Exercise instructions: What is needed is an exact repeat of the entries, with no pictures in it.

Supplied material:

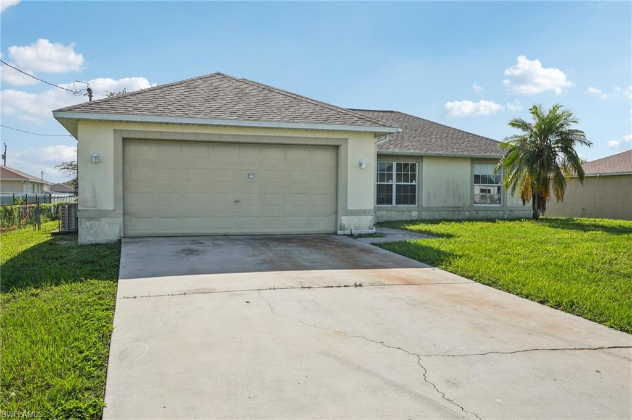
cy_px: 210
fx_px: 526
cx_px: 316
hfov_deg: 62.0
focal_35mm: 30
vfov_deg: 43.5
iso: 400
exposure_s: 1/2000
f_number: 8
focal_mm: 30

Response to the exercise:
cy_px: 210
fx_px: 526
cx_px: 316
hfov_deg: 62.0
focal_35mm: 30
vfov_deg: 43.5
iso: 400
exposure_s: 1/2000
f_number: 8
focal_mm: 30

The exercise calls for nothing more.